Nas áreas política e cultural, o protestantismo devia imensamente aos ideias renascentistas de erudição e habilidade nas letras humanas. Os reformadores valorizavam a sabedoria e, particularmente, a prudência, na aplicação das leis. Esta é talvez umas das mais importantes contribuições do protestantismo para nós hoje: numa era em que a direita e a esquerda são motivadas por ideologias e teorias (do progresso, do livre mercado, da autonomia corporal), o protestantismo salienta que a aplicação não ideológica da lei à desordem da vida humana, por parte de um governante sábio, é crucial.
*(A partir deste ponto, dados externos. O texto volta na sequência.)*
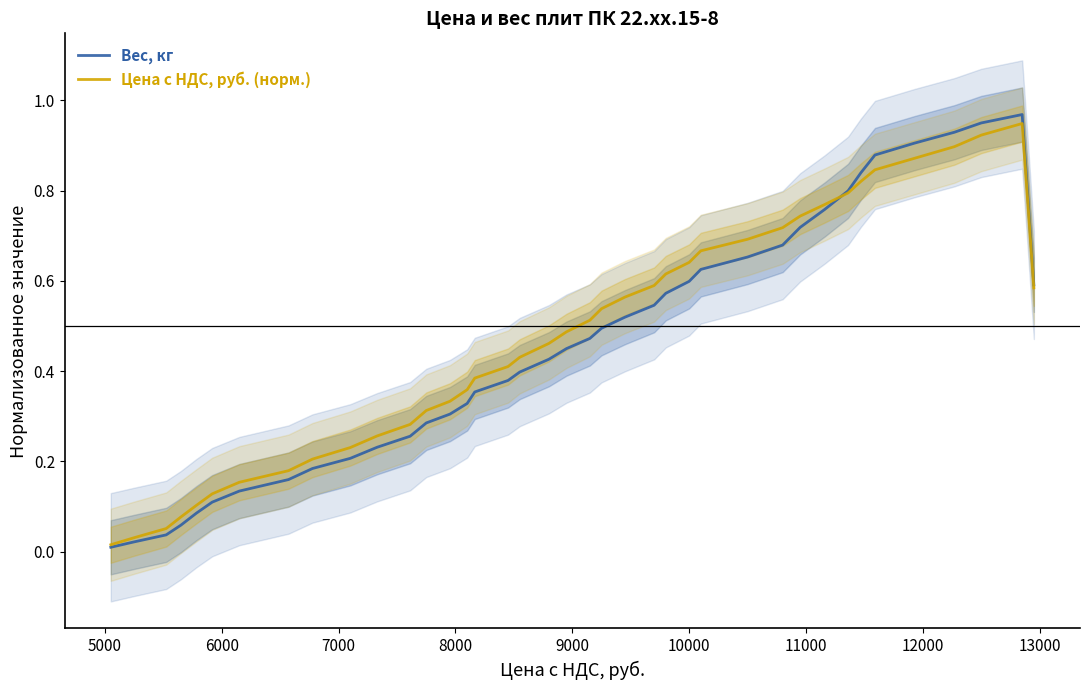

What is the value of the Вес, кг point at the 9th from the left?

0.2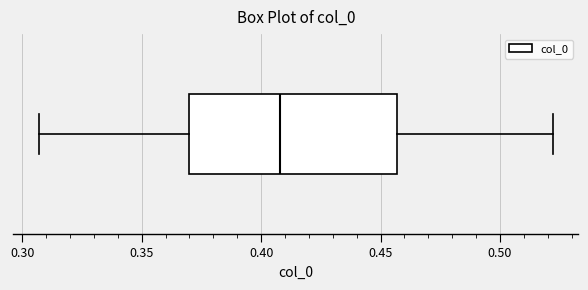

Where is the left edge of the box on the x-axis? The values are not printed on the chart, so give them approximately, as read against the axis.

0.370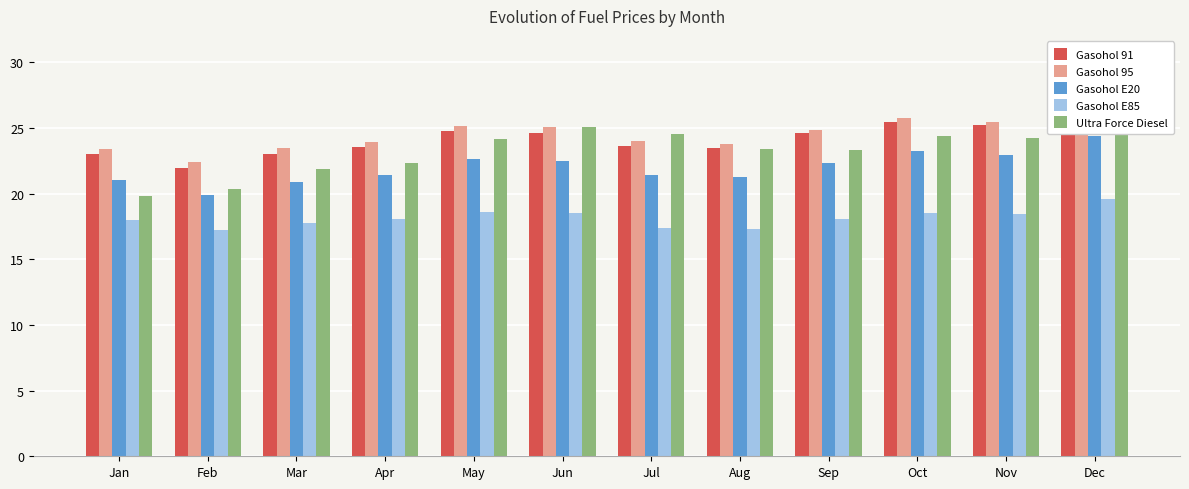

Reading right to left, transcribe all the data shown in this chart.

Gasohol 91: Dec=26.6	Nov=25.2	Oct=25.4	Sep=24.6	Aug=23.5	Jul=23.6	Jun=24.6	May=24.7	Apr=23.5	Mar=23.0	Feb=22.0	Jan=23.0
Gasohol 95: Dec=26.9	Nov=25.5	Oct=25.7	Sep=24.9	Aug=23.7	Jul=24.0	Jun=25.1	May=25.2	Apr=24.0	Mar=23.4	Feb=22.4	Jan=23.4
Gasohol E20: Dec=24.4	Nov=23.0	Oct=23.2	Sep=22.3	Aug=21.2	Jul=21.4	Jun=22.5	May=22.6	Apr=21.4	Mar=20.9	Feb=19.9	Jan=21.0
Gasohol E85: Dec=19.5	Nov=18.5	Oct=18.5	Sep=18.1	Aug=17.3	Jul=17.4	Jun=18.6	May=18.6	Apr=18.0	Mar=17.8	Feb=17.2	Jan=18.0
Ultra Force Diesel: Dec=25.6	Nov=24.2	Oct=24.4	Sep=23.3	Aug=23.4	Jul=24.6	Jun=25.0	May=24.2	Apr=22.3	Mar=21.9	Feb=20.3	Jan=19.8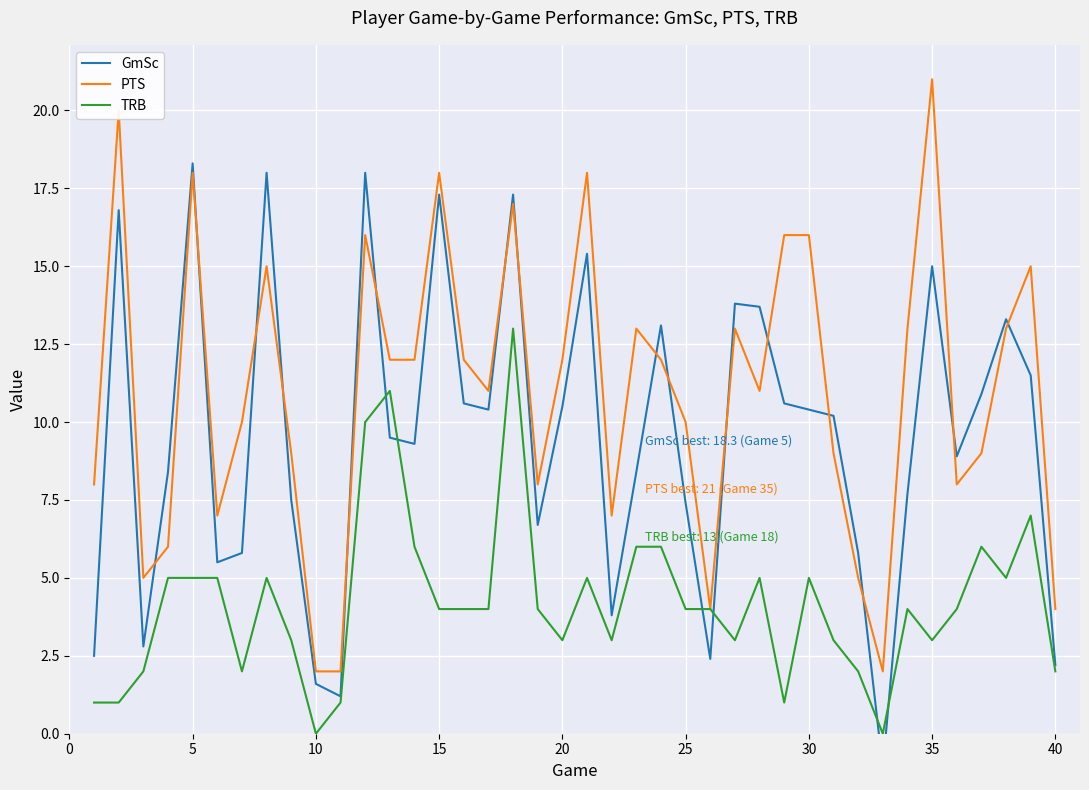

What is the value of the PTS point at the 6th from the left?

7.0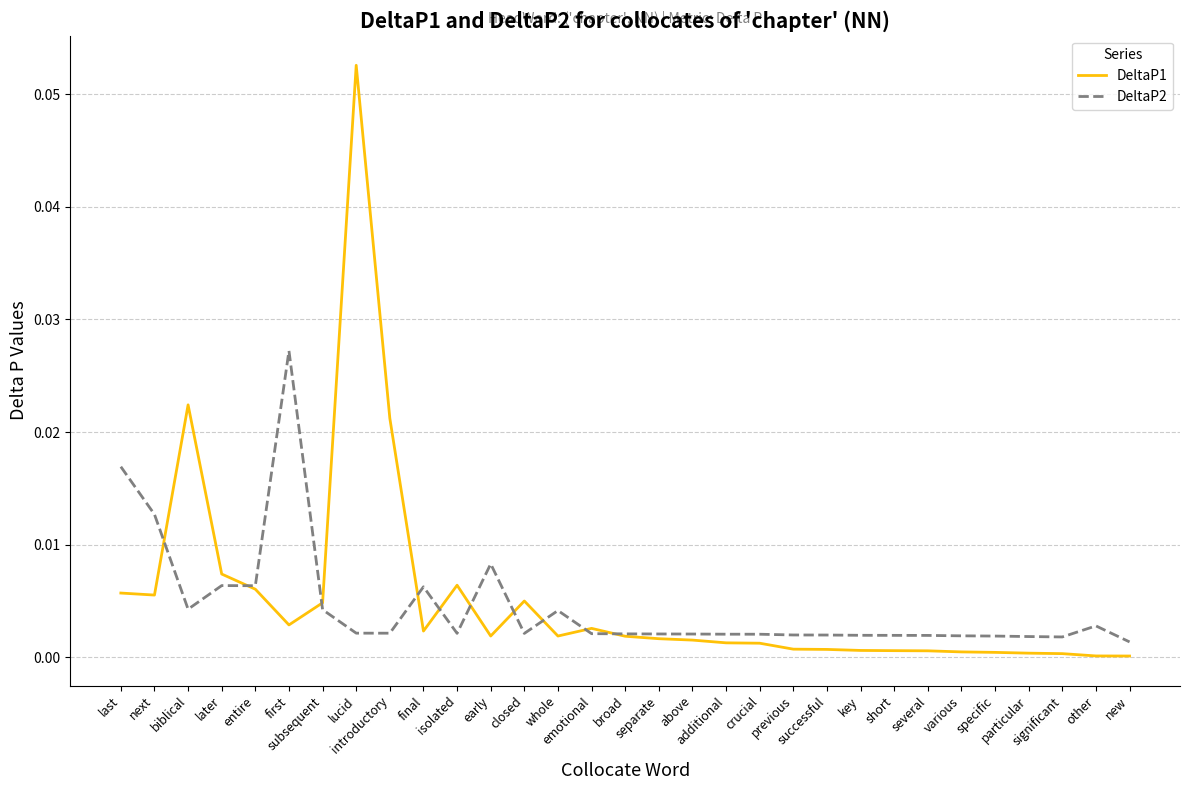

At which category does DeltaP1 reach its first local peak?

biblical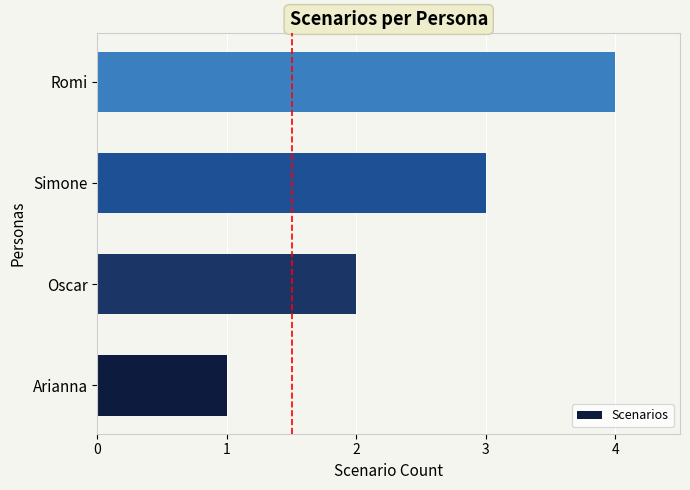

Rank the categories by value from lowest to highest.

Arianna, Oscar, Simone, Romi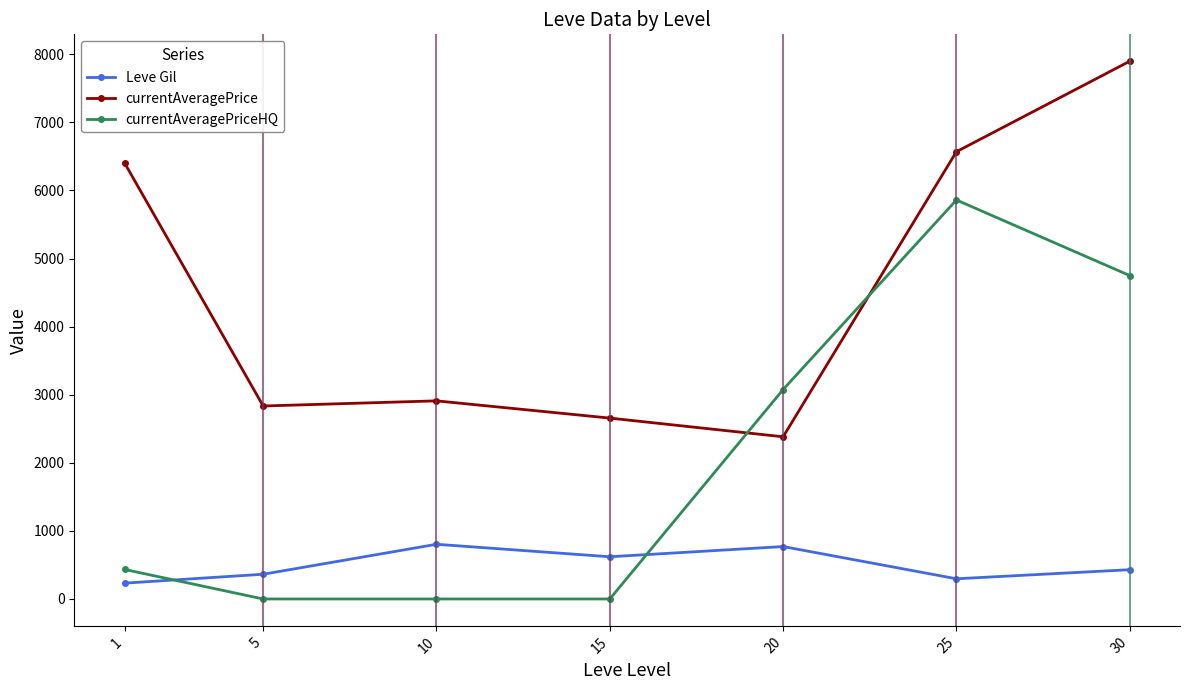

The value of currentAveragePriceHQ at 20 is 4255.2. True or false?

False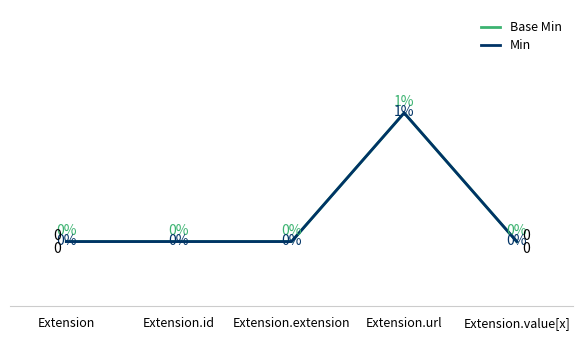

List the series in order of their peak value, highest first.

Base Min, Min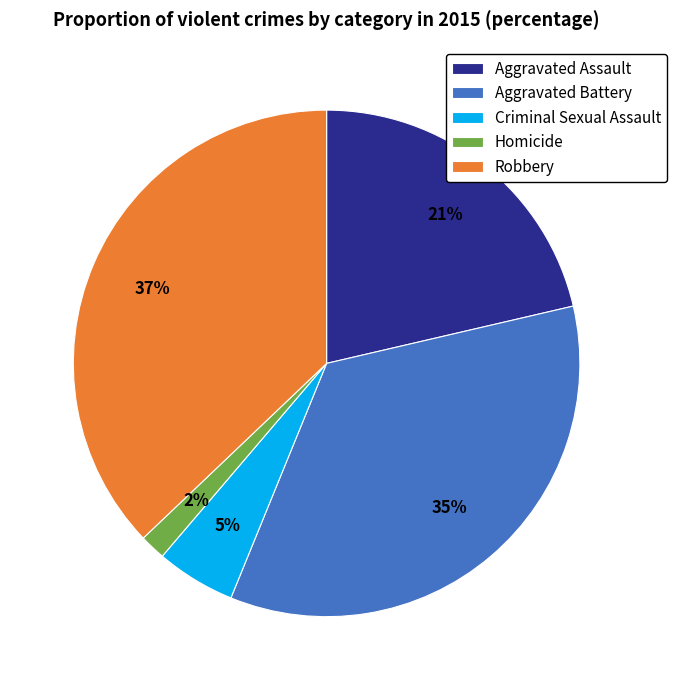

Count the number of slices in the pie.

5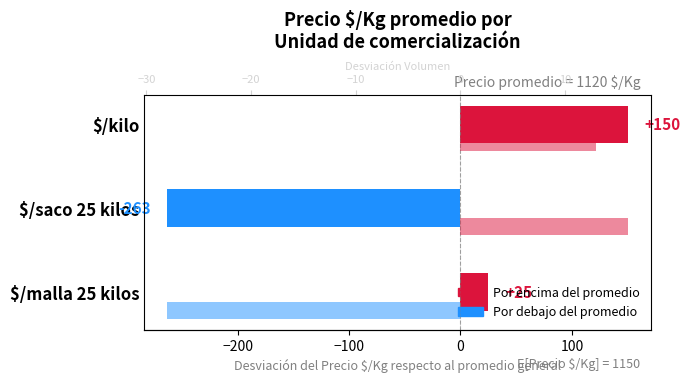

At $/kilo, list the series in order from smallest to largest.

Volumen (desviación), Precio $/Kg (desviación)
Nestes dias, assim como durante a Reforma, deslocamentos sísmicos na estrutura da economia implicavam que novos problemas surgissem rapidamente, e era essencial que se oferecesse novas soluções. A Reforma testemunhou a ascensão da classe dos comerciantes; ao passo que nós vemos o esvaziamento da classe média. A Reforma testemunhou o cercamento de terras comuns; vemos, porém, bens públicos e instituições, como as universidades públicas, ficaram cada vez mais fora de alcance. A Reforma viu a criação de novos tipos de pobreza; vimos a habilidade que a pobreza tem de manter-se obstinadamente presente em meio a uma abundância inconcebível. Mesmo quando as soluções dos reformadores se mostram erradas, são auxílios incalculáveis quando buscamos tratar seriamente nossos próprios problemas.

Para entender o protestantismo tal como foi e pode ser, devemos lançar fora de nossas mentes muitos argumentos populares que atrelam o protestantismo à “modernidade” ou à “secularidade”, sejam eles adulatórios ou condenatórios; os argumentos em voga foram julgados e achados em falta. Isso não significa dizer que o protestantismo não tem relação com a modernidade, mas suas influências são bem mais sutis e, certamente, menos diretas que tietes ou detratores gostariam de crer. Mas isto é sadio: tão logo esqueçamos o que pensávamos saber sobre o protestantismo, podemos aprender a deixá-lo falar conosco novamente. Talvez as vozes de nossos antepassados possam ainda desafiar-nos e surpreender-nos. Talvez a Cristandade protestante ainda não tenha terminado seu trajeto.